Extracted page text data:

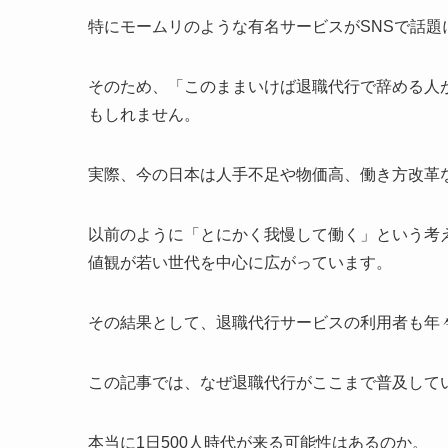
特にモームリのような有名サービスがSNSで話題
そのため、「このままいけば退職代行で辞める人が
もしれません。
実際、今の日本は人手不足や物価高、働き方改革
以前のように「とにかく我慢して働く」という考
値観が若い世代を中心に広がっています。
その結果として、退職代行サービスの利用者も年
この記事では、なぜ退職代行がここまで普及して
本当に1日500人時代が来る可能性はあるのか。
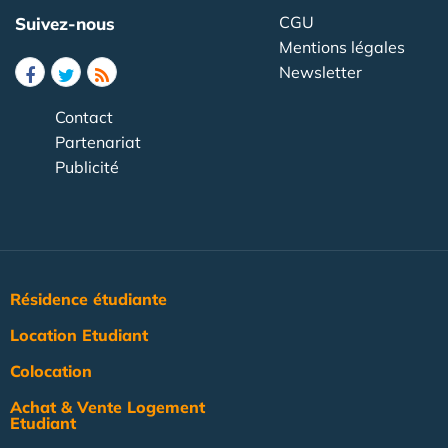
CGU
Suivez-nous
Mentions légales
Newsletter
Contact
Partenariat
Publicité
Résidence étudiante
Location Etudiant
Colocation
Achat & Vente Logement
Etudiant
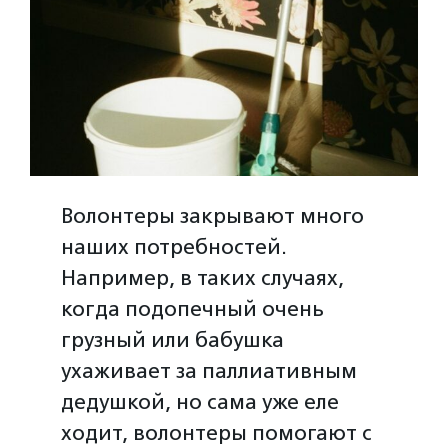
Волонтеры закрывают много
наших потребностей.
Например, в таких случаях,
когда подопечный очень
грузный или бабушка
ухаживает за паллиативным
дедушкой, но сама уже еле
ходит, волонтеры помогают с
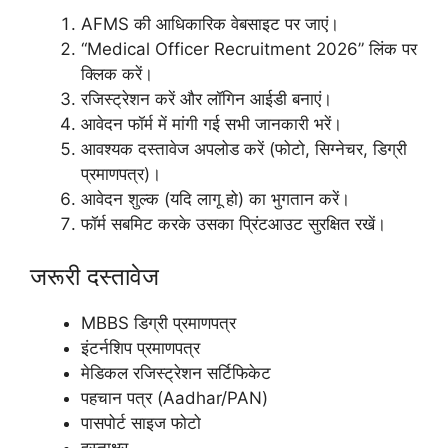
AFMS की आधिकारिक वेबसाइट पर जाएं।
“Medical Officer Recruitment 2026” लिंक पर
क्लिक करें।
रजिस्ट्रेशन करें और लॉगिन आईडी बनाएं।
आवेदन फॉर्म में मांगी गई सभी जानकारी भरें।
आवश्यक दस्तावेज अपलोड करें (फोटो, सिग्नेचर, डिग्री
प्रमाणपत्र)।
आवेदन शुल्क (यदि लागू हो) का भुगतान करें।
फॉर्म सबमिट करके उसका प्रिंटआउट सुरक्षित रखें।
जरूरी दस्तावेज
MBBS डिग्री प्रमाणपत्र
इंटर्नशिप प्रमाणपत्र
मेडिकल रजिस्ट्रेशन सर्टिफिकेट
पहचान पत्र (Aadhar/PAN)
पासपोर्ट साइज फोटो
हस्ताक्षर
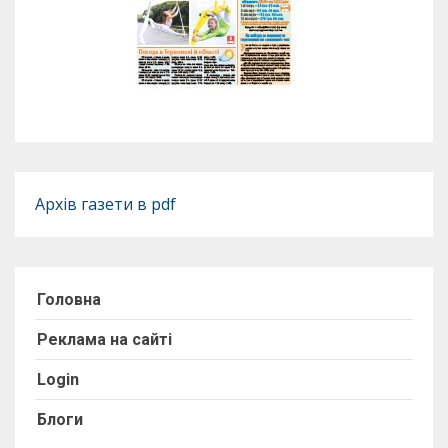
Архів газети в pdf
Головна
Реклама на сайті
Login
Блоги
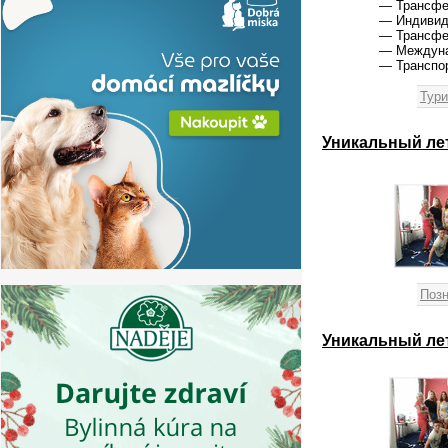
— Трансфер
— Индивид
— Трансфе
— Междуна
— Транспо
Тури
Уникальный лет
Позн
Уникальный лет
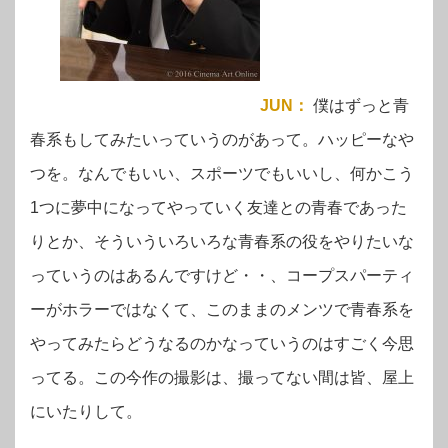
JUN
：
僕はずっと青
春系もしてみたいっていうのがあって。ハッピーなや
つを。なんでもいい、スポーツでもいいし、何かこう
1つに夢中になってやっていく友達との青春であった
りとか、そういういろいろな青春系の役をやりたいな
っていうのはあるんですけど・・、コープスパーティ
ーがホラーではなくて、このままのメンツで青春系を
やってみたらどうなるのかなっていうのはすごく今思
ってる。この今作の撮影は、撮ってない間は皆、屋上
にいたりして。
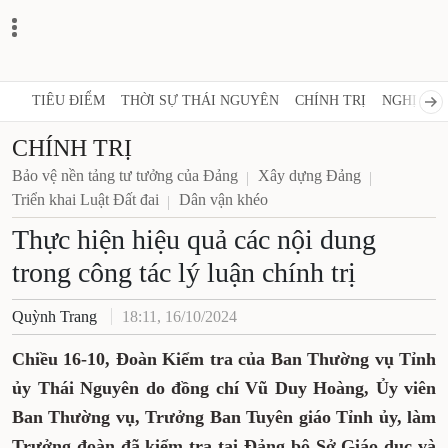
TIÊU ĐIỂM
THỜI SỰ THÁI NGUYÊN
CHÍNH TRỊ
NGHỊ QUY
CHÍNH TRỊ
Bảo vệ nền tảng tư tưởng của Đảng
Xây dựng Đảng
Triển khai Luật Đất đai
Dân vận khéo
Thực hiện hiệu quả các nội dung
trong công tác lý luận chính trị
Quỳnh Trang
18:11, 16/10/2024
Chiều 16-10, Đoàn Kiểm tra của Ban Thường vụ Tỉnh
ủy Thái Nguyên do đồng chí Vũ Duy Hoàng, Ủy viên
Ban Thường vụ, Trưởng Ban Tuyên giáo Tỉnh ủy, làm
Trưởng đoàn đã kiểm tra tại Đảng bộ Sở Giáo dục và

ACTIVITY: Exclude the images, then output the data above word for word.

ANSWER TO THIS TASK:
特にモームリのような有名サービスがSNSで話題
そのため、「このままいけば退職代行で辞める人が
もしれません。
実際、今の日本は人手不足や物価高、働き方改革
以前のように「とにかく我慢して働く」という考
値観が若い世代を中心に広がっています。
その結果として、退職代行サービスの利用者も年
この記事では、なぜ退職代行がここまで普及して
本当に1日500人時代が来る可能性はあるのか。
CGU
Suivez-nous
Mentions légales
Newsletter
Contact
Partenariat
Publicité
Résidence étudiante
Location Etudiant
Colocation
Achat & Vente Logement
Etudiant
Волонтеры закрывают много
наших потребностей.
Например, в таких случаях,
когда подопечный очень
грузный или бабушка
ухаживает за паллиативным
дедушкой, но сама уже еле
ходит, волонтеры помогают с
AFMS की आधिकारिक वेबसाइट पर जाएं।
“Medical Officer Recruitment 2026” लिंक पर
क्लिक करें।
रजिस्ट्रेशन करें और लॉगिन आईडी बनाएं।
आवेदन फॉर्म में मांगी गई सभी जानकारी भरें।
आवश्यक दस्तावेज अपलोड करें (फोटो, सिग्नेचर, डिग्री
प्रमाणपत्र)।
आवेदन शुल्क (यदि लागू हो) का भुगतान करें।
फॉर्म सबमिट करके उसका प्रिंटआउट सुरक्षित रखें।
जरूरी दस्तावेज
MBBS डिग्री प्रमाणपत्र
इंटर्नशिप प्रमाणपत्र
मेडिकल रजिस्ट्रेशन सर्टिफिकेट
पहचान पत्र (Aadhar/PAN)
पासपोर्ट साइज फोटो
हस्ताक्षर
Архів газети в pdf
Головна
Реклама на сайті
Login
Блоги
— Трансфер
— Индивид
— Трансфе
— Междуна
— Транспо
Тури
Уникальный лет
Позн
Уникальный лет
JUN
：
僕はずっと青
春系もしてみたいっていうのがあって。ハッピーなや
つを。なんでもいい、スポーツでもいいし、何かこう
1つに夢中になってやっていく友達との青春であった
りとか、そういういろいろな青春系の役をやりたいな
っていうのはあるんですけど・・、コープスパーティ
ーがホラーではなくて、このままのメンツで青春系を
やってみたらどうなるのかなっていうのはすごく今思
ってる。この今作の撮影は、撮ってない間は皆、屋上
にいたりして。
TIÊU ĐIỂM
THỜI SỰ THÁI NGUYÊN
CHÍNH TRỊ
NGHỊ QUY
CHÍNH TRỊ
Bảo vệ nền tảng tư tưởng của Đảng
Xây dựng Đảng
Triển khai Luật Đất đai
Dân vận khéo
Thực hiện hiệu quả các nội dung
trong công tác lý luận chính trị
Quỳnh Trang
18:11, 16/10/2024
Chiều 16-10, Đoàn Kiểm tra của Ban Thường vụ Tỉnh
ủy Thái Nguyên do đồng chí Vũ Duy Hoàng, Ủy viên
Ban Thường vụ, Trưởng Ban Tuyên giáo Tỉnh ủy, làm
Trưởng đoàn đã kiểm tra tại Đảng bộ Sở Giáo dục và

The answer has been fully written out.